Similarly, testing for breast cancer recurrence provides patients and doctors with an opportunity to predict, with a high degree of accuracy, the likelihood of breast cancer recurrence and survival and the potential benefit (or lack thereof) of chemotherapy treatment.
However, it is critical to keep in mind that determining the appropriate markers requires exhaustive validation studies with large data sets for analysis. In addition, cancer is a heterogenic disease; biomarkers identified today may change/evolve into new sets of indicative biomarkers. Also, one must be aware that there may be legal complexities associated to outcomes of these tests. Thus, determining the appropriate population and performing rigorous validation studies with well-defined end points is essential to establish value to patient care.

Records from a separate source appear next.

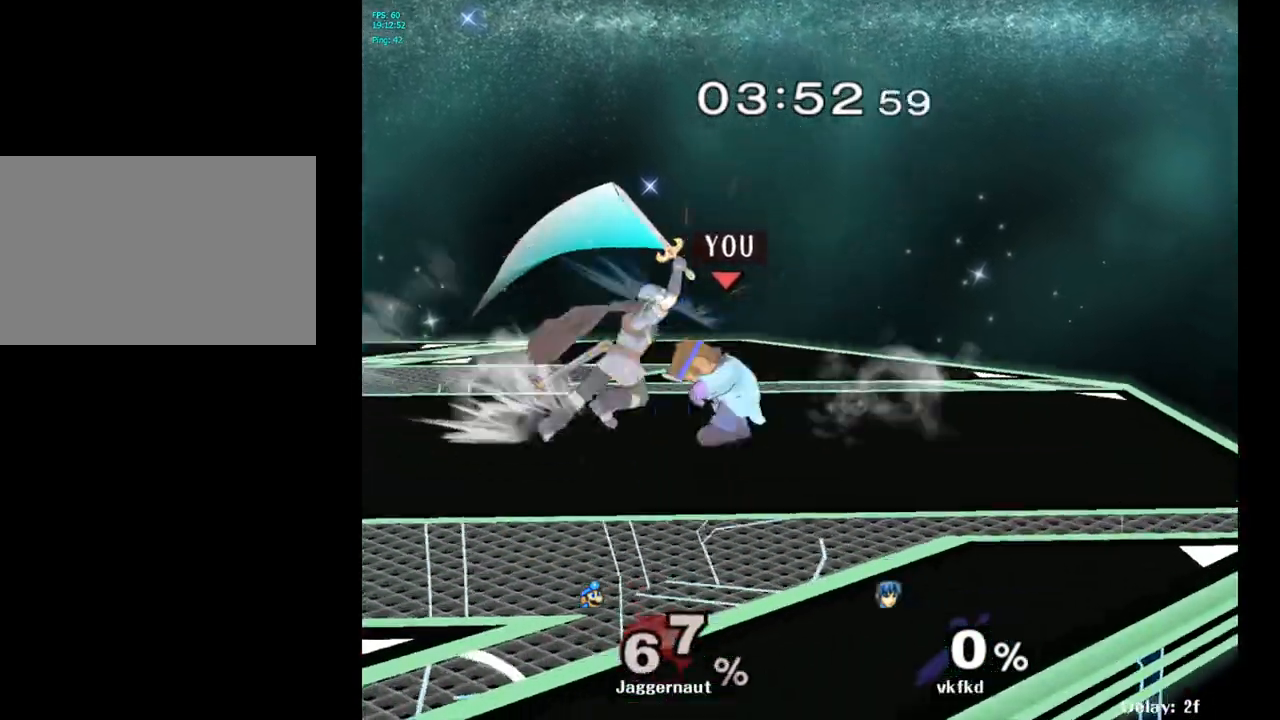
{"buttons": [], "left_stick": "left", "right_stick": "center", "events": [[367, "left_stick", "center"], [500, "left_stick", "left"]]}
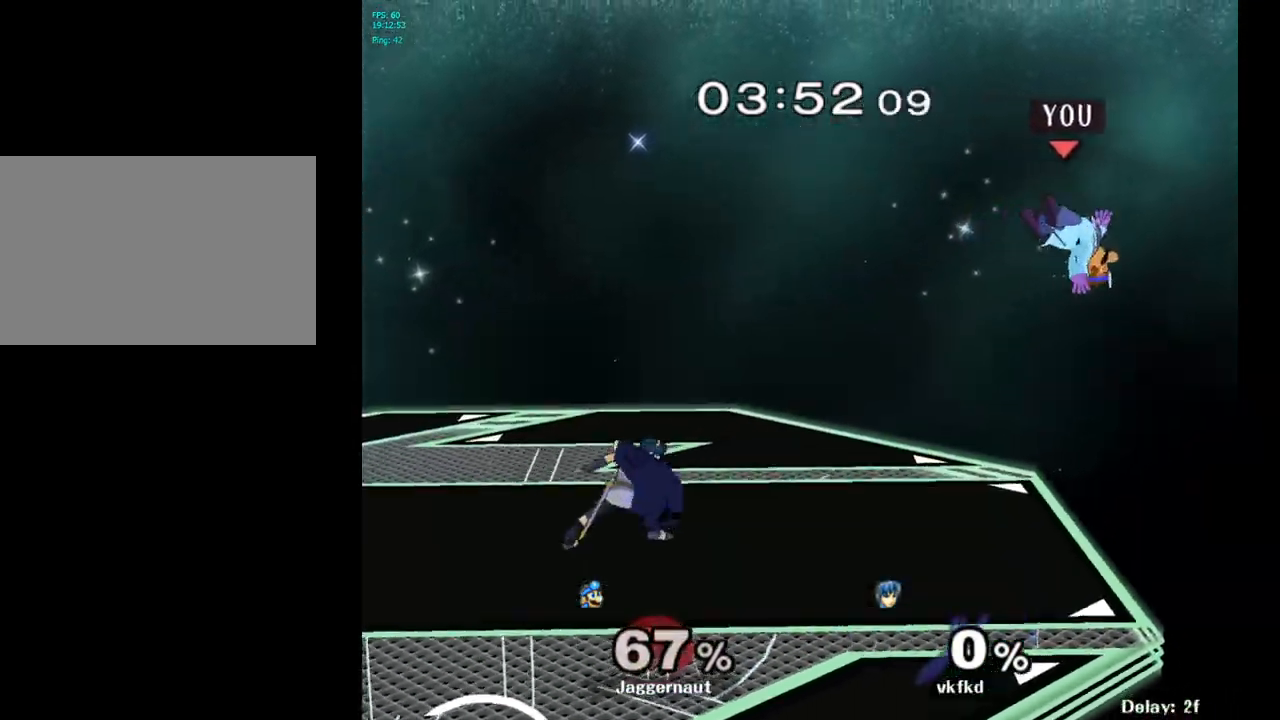
{"buttons": [], "left_stick": "left", "right_stick": "center", "events": [[250, "left_stick", "center"], [350, "left_stick", "left"]]}
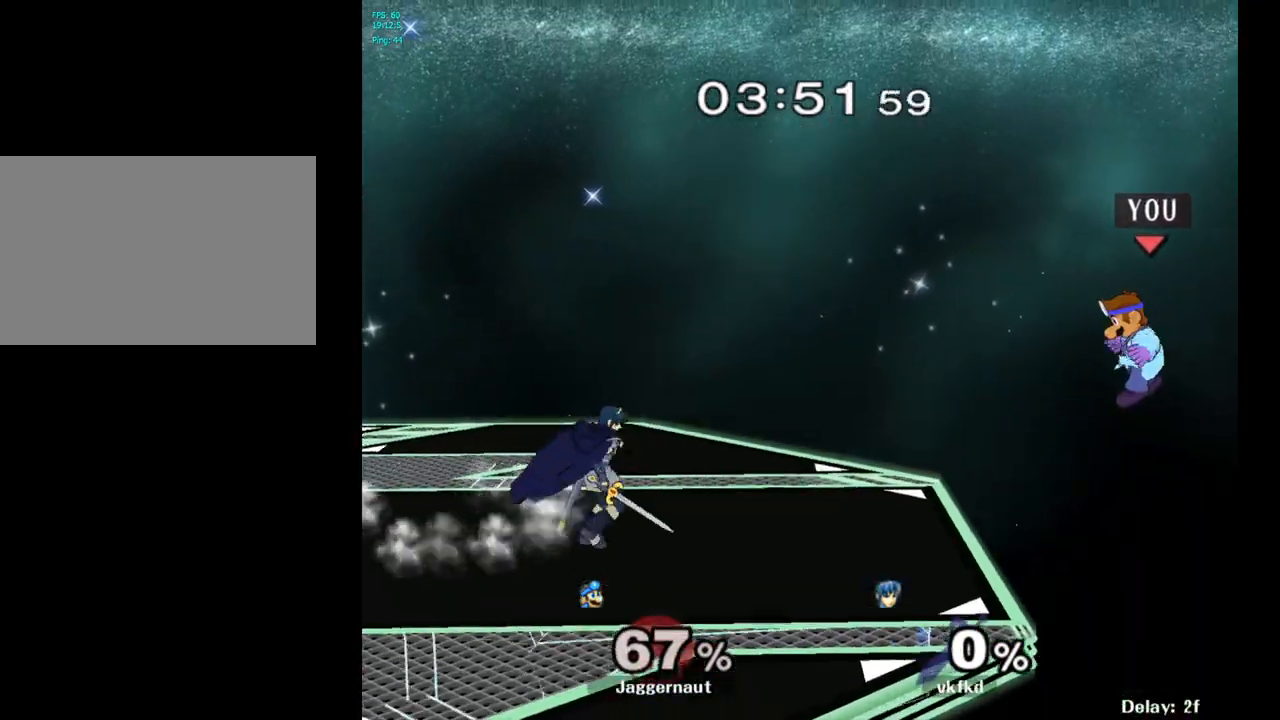
{"buttons": ["R1"], "left_stick": "center", "right_stick": "center", "events": [[33, "left_stick", "center"], [83, "left_stick", "left"], [433, "left_stick", "center"], [500, "R1", "down"]]}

Furthermore, physician education, FDA approval, and obtaining coverage and appropriate reimbursement remain barriers to widespread adoption. For instance, tumor marker CA 125 is sometimes used to screen women who have an increased risk for ovarian cancer. Scientists are still studying whether measurement of CA 125, along with other tests and exams, is useful to find ovarian cancer before symptoms develop. According to the NCI, CA 125 measurement is not sensitive or specific enough to be used to screen all women for ovarian cancer. The CA 125 test is mostly used to monitor response to treatment and check for recurrence in women with ovarian cancer.

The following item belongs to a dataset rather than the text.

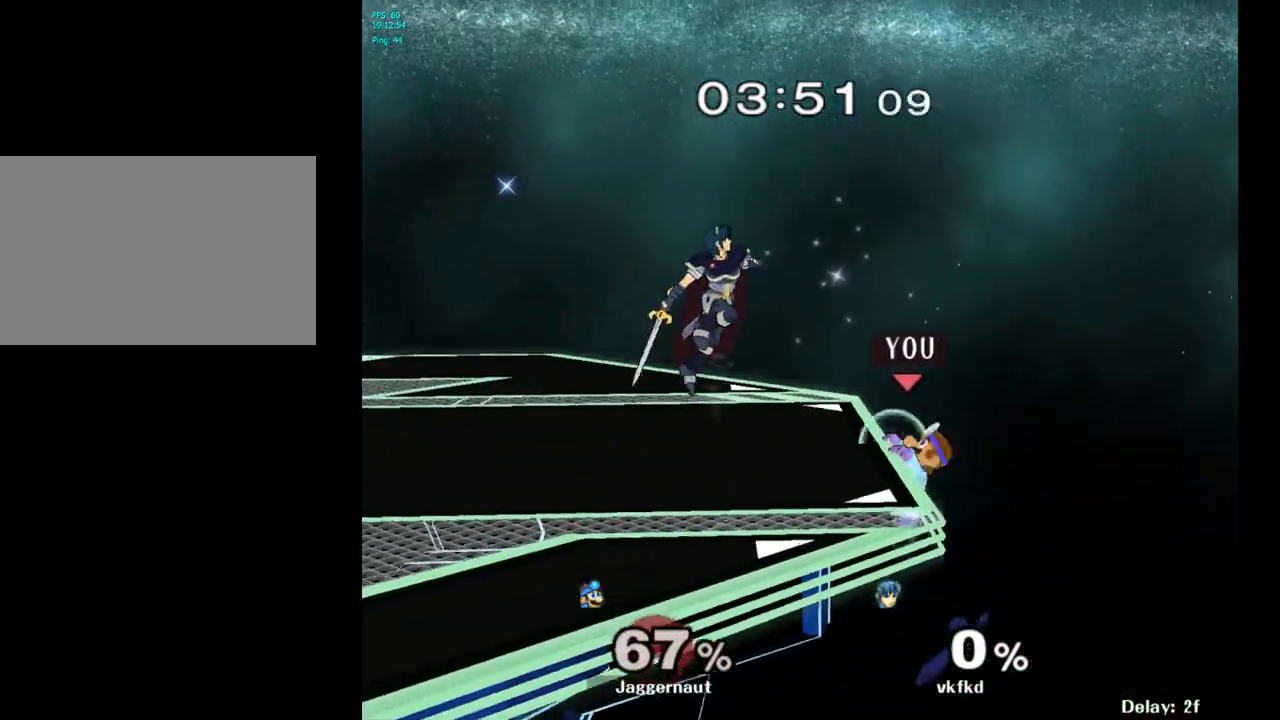
{"buttons": ["R1"], "left_stick": "left", "right_stick": "center", "events": [[233, "left_stick", "left"]]}
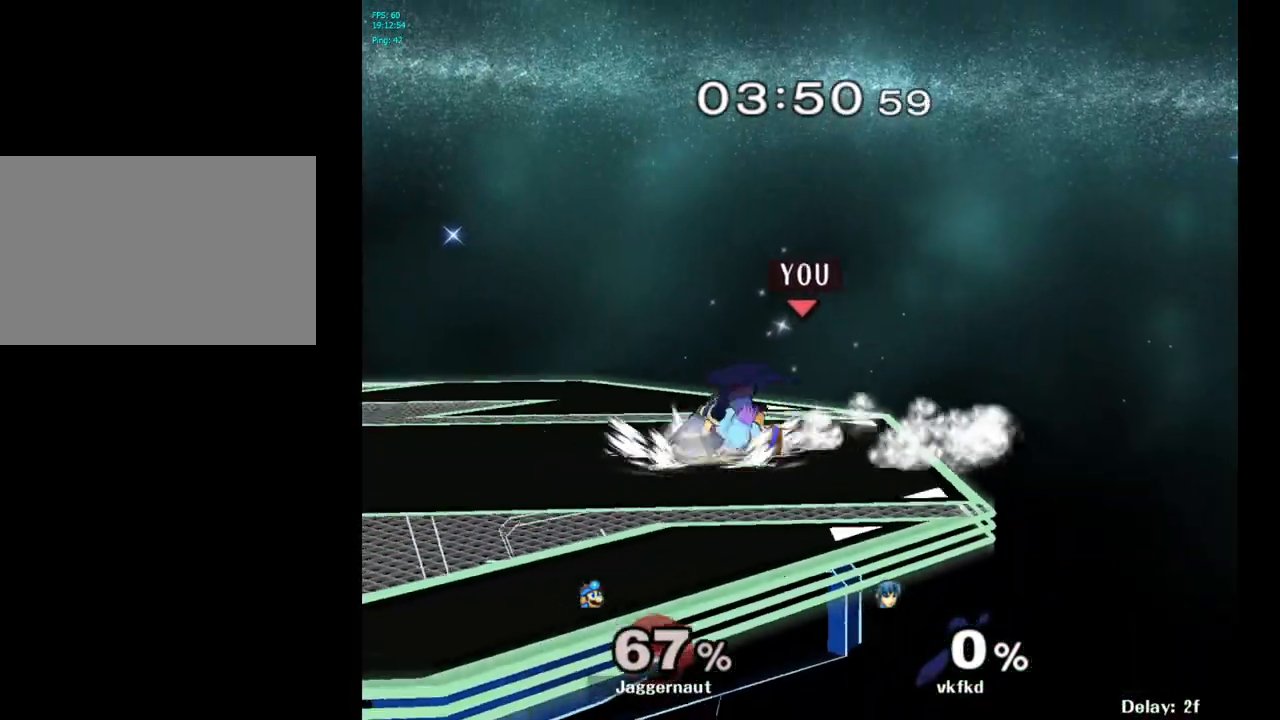
{"buttons": ["R1"], "left_stick": "center", "right_stick": "center", "events": [[117, "left_stick", "center"]]}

The next five years will likely see robust growth in the area of cancer-based pharmacogenetic tests, as a growing number of tests are being developed for detecting polymorphisms known to be associated with drug toxicity or efficacy. HER-2/neu testing for stratifying responders to Herceptin was the first FDA-approved pharmacogenetic test, and may well be just the tip of the iceberg.
For instance, testing for BCR/ABL genetic defects not only predicts response to Gleevec but also directs quicker intervention in case of chronic myeloid leukemia relapse. Additionally, there has been widespread concern about the safety of Iressa for the general population, given that only about 10% to 20% of the population seems to respond favorably. Testing for SNPs in the epidermal growth factor receptor (EGFR) can aid in predicting the response of non–small-cell lung cancer to Iressa or other EGFR drugs such as Erbitux.
Still another targeted drug is Irinotecan, a commonly prescribed treatment for advanced colon and rectal cancer that can cause dangerous or lethal reactions in up to 30% of recipients. Pharmacogenetic test UGT1A1, a test for the metabolism of Irinotecan, identifies patients who may be at increased risk of adverse reaction to the drug.
Notwithstanding all these challenges, TSG believes that molecular diagnostic tests are revolutionizing cancer care by providing clinically relevant information early and reducing morbidity and healthcare costs. We believe these tests are poised to become increasingly critical components of cancer disease management.